The band’s barnstorming collab with I Prevail’s Eric Vanlerberghe, Be Someone, most richly divulges into toxic masculinity, and this ultra-macho, big personality-big winner idea. But there’s a “broader brush stroke” that underpins the track, which was made even more relevant when the two bands witnessed a drunk man trying to start a scrap with anyone he could while at a pub during their tour in Ireland.
“It’s more about our general proclivity for violence as a first option, and that obviously ties into bigotry and whatnot, but we just seem so quick to believe that we resolve issues by who is bigger and who is louder,” explains Tobi. “You have people in the social media space these days who are overwhelmingly popular. I won’t name names, but a lot of their ideology is like, 'As long as I’m massive and I know how to fight and can make loads of cash, I’m right.'”

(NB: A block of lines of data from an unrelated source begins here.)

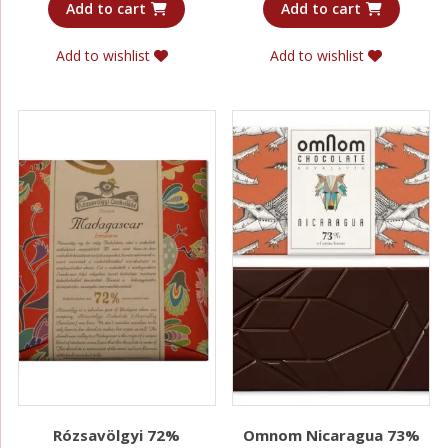
Add to cart
Add to cart
Add to wishlist
Add to wishlist
Rózsavölgyi 72%
Omnom Nicaragua 73%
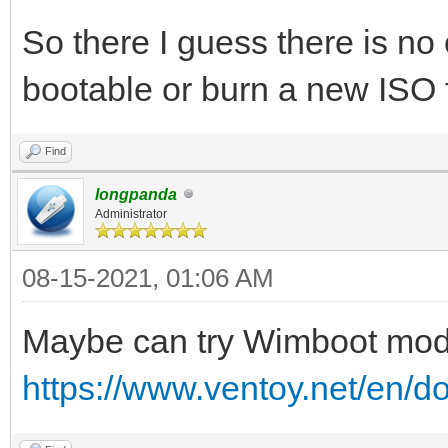
So there I guess there is n
bootable or burn a new ISO
Find
longpanda
Administrator
08-15-2021, 01:06 AM
Maybe can try Wimboot mo
https://www.ventoy.net/en/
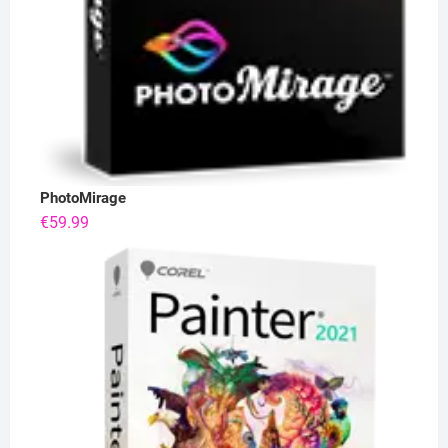
PhotoMirage
€
59.99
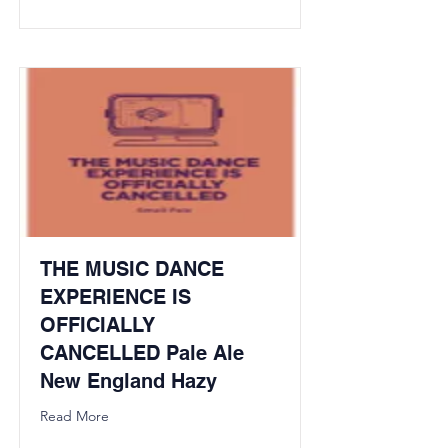
THE MUSIC DANCE
EXPERIENCE IS
OFFICIALLY
CANCELLED Pale Ale
New England Hazy
Read More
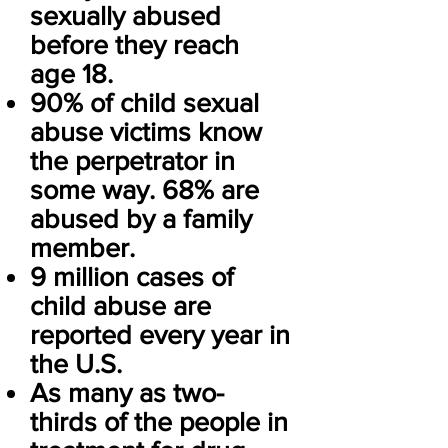
sexually abused
before they reach
age 18.
90% of child sexual
abuse victims know
the perpetrator in
some way. 68% are
abused by a family
member.
9 million cases of
child abuse are
reported every year in
the U.S.
As many as two-
thirds of the people in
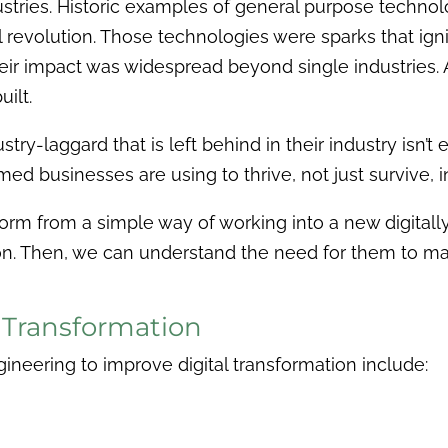
ustries. Historic examples of general purpose technolo
trial revolution. Those technologies were sparks that
ir impact was widespread beyond single industries. Ad
ilt.
try-laggard that is left behind in their industry isn’t
med businesses are using to thrive, not just survive,
sform from a simple way of working into a new digitall
ion. Then, we can understand the need for them to m
l Transformation
gineering to improve digital transformation include:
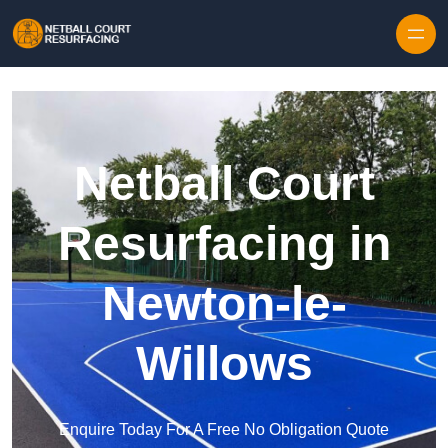
Skip to content
Netball Court
Resurfacing in
Newton-le-
Willows
Enquire Today For A Free No Obligation Quote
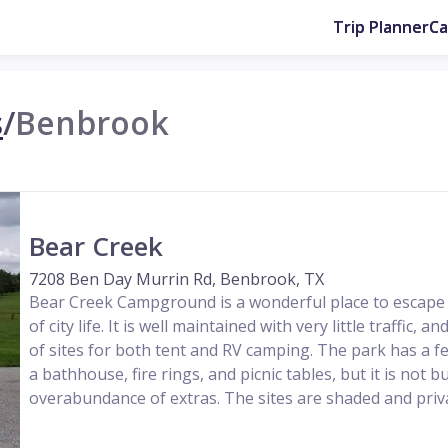
Trip Planner
C
s
/
Benbrook
Bear Creek
7208 Ben Day Murrin Rd, Benbrook, TX
Bear Creek Campground is a wonderful place to escape 
of city life. It is well maintained with very little traffic, 
of sites for both tent and RV camping. The park has a f
a bathhouse, fire rings, and picnic tables, but it is not 
overabundance of extras. The sites are shaded and privat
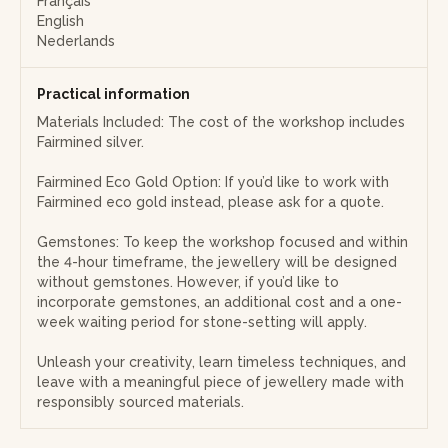
Français
and full of meaning!
English
Nederlands
Note: Discover the beauty of Fairmined silver, a precious
metal that is both rare and meaningful. Sourced from
certified artisanal mines, this silver is extracted in compliance
Practical information
with strict standards regarding working conditions,
Materials Included: The cost of the workshop includes
environmental protection, and traceability. By choosing
Fairmined silver.
Fairmined silver, you directly support small-scale mining
communities that receive a fair price as well as a Fairmined
Fairmined Eco Gold Option: If you’d like to work with
premium, invested in local projects such as education,
Fairmined eco gold instead, please ask for a quote.
healthcare, and infrastructure.
Gemstones: To keep the workshop focused and within
the 4-hour timeframe, the jewellery will be designed
without gemstones. However, if you’d like to
incorporate gemstones, an additional cost and a one-
week waiting period for stone-setting will apply.
Unleash your creativity, learn timeless techniques, and
leave with a meaningful piece of jewellery made with
responsibly sourced materials.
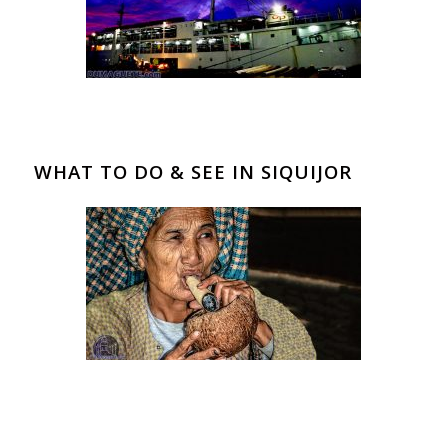
WHAT TO DO & SEE IN SIQUIJOR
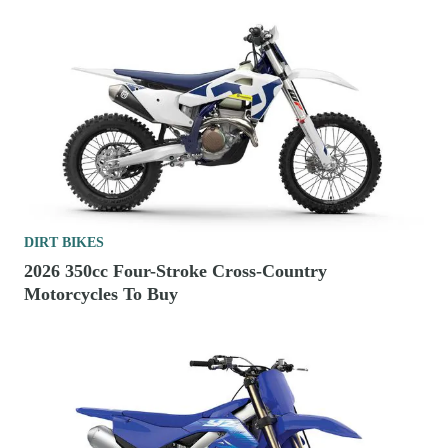
DIRT BIKES
2026 350cc Four-Stroke Cross-Country
Motorcycles To Buy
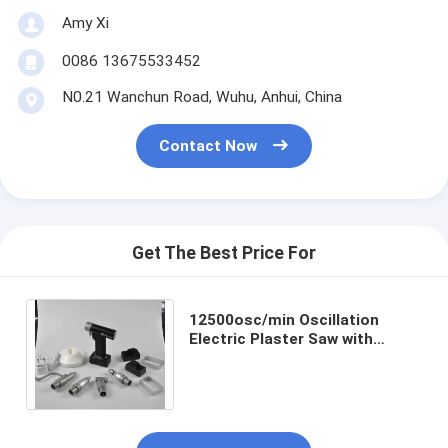
Amy Xi
0086 13675533452
N0.21 Wanchun Road, Wuhu, Anhui, China
Contact Now
Get The Best Price For
12500osc/min Oscillation
Electric Plaster Saw with
Durable ABS Material and
Ergonomic Plastic Handle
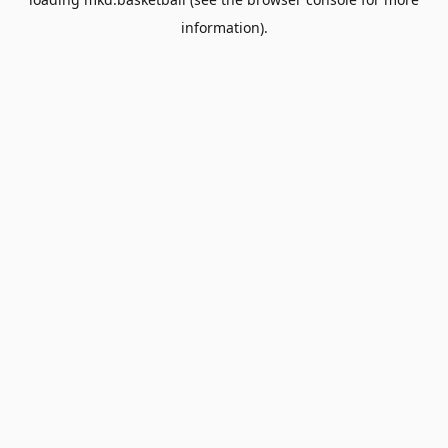
information).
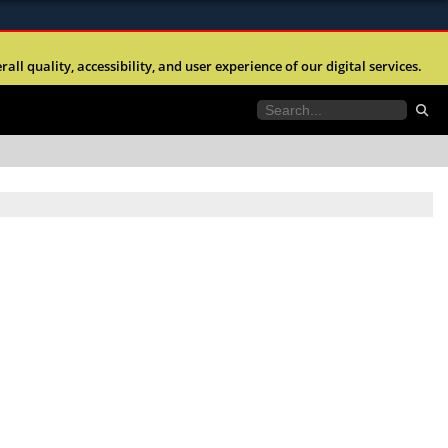
ites use HTTPS
l quality, accessibility, and user experience of our digital services.
//
means you’ve safely connected to the .mil website.
tion only on official, secure websites.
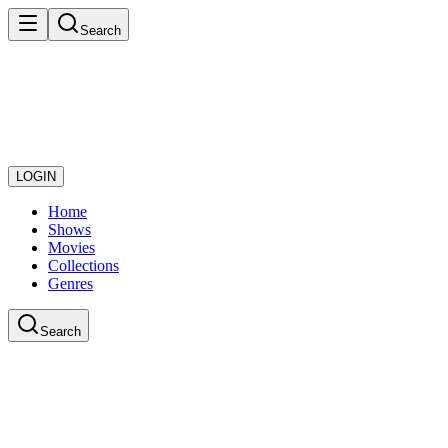
Search
LOGIN
Home
Shows
Movies
Collections
Genres
Search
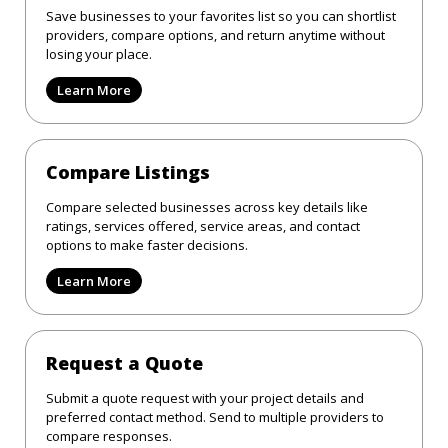
Save businesses to your favorites list so you can shortlist
providers, compare options, and return anytime without
losing your place.
Learn More
Compare Listings
Compare selected businesses across key details like
ratings, services offered, service areas, and contact
options to make faster decisions.
Learn More
Request a Quote
Submit a quote request with your project details and
preferred contact method. Send to multiple providers to
compare responses.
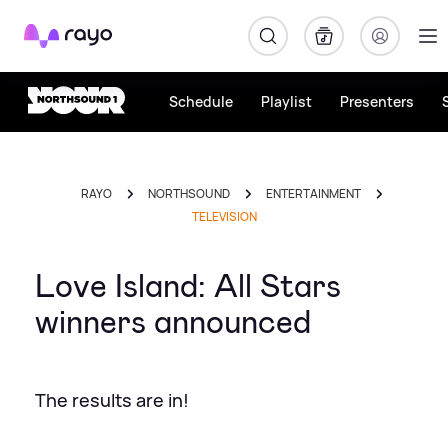
Rayo
Schedule
Playlist
Presenters
RAYO
NORTHSOUND
ENTERTAINMENT
TELEVISION
Love Island: All Stars
winners announced
The results are in!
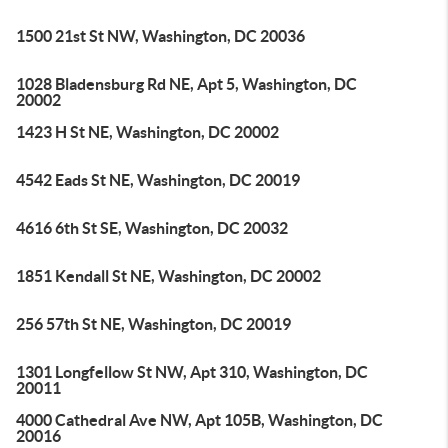
1500 21st St NW, Washington, DC 20036
1028 Bladensburg Rd NE, Apt 5, Washington, DC
20002
1423 H St NE, Washington, DC 20002
4542 Eads St NE, Washington, DC 20019
4616 6th St SE, Washington, DC 20032
1851 Kendall St NE, Washington, DC 20002
256 57th St NE, Washington, DC 20019
1301 Longfellow St NW, Apt 310, Washington, DC
20011
4000 Cathedral Ave NW, Apt 105B, Washington, DC
20016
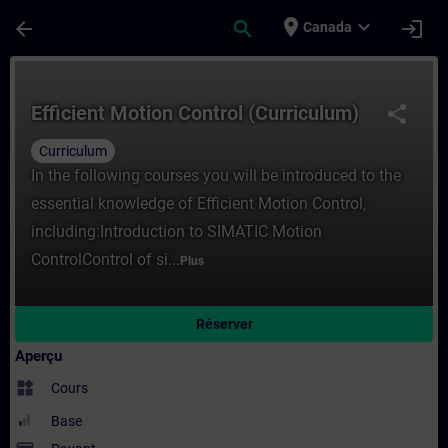
Passer au contenu principal
Page chargée
place
expand_more
arrow_back
search
login
Canada
Cours - Efficient Motion Control (Curricu
Efficient Motion Control (Curriculum)
share
Curriculum
In the following courses you will be introduced to the
essential knowledge of Efficient Motion Control,
including:Introduction to SIMATIC Motion
ControlControl of si...
Plus
Réserver
Aperçu
widgets
Cours
Base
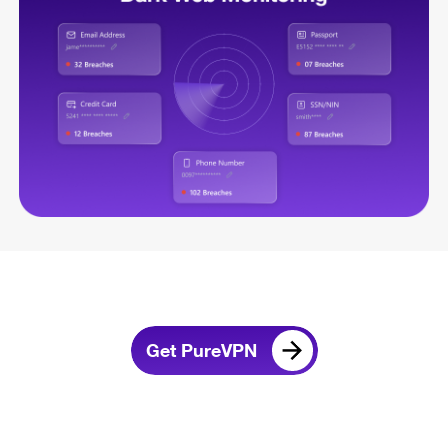
Get PureVPN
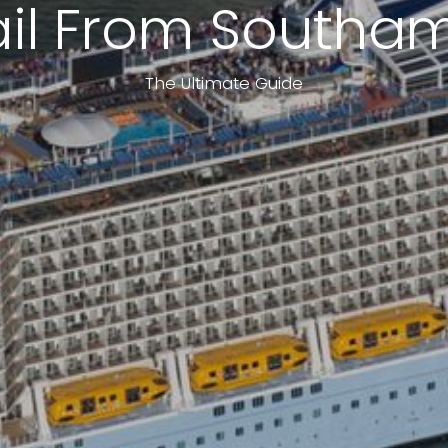
ail From Southa
The Ultimate Guide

The positive attention this sort of attitude garners online sets the wrong precedent for the kind of person that people should aspire to be, Tobi believes. We should do more good things and not shout about them. We should care less about clout.
“I don’t want to be the type of person that is just trying to be a big personality just so that I can get money and fame, and be the loudest and strongest and biggest person in the room and make that my ethos.”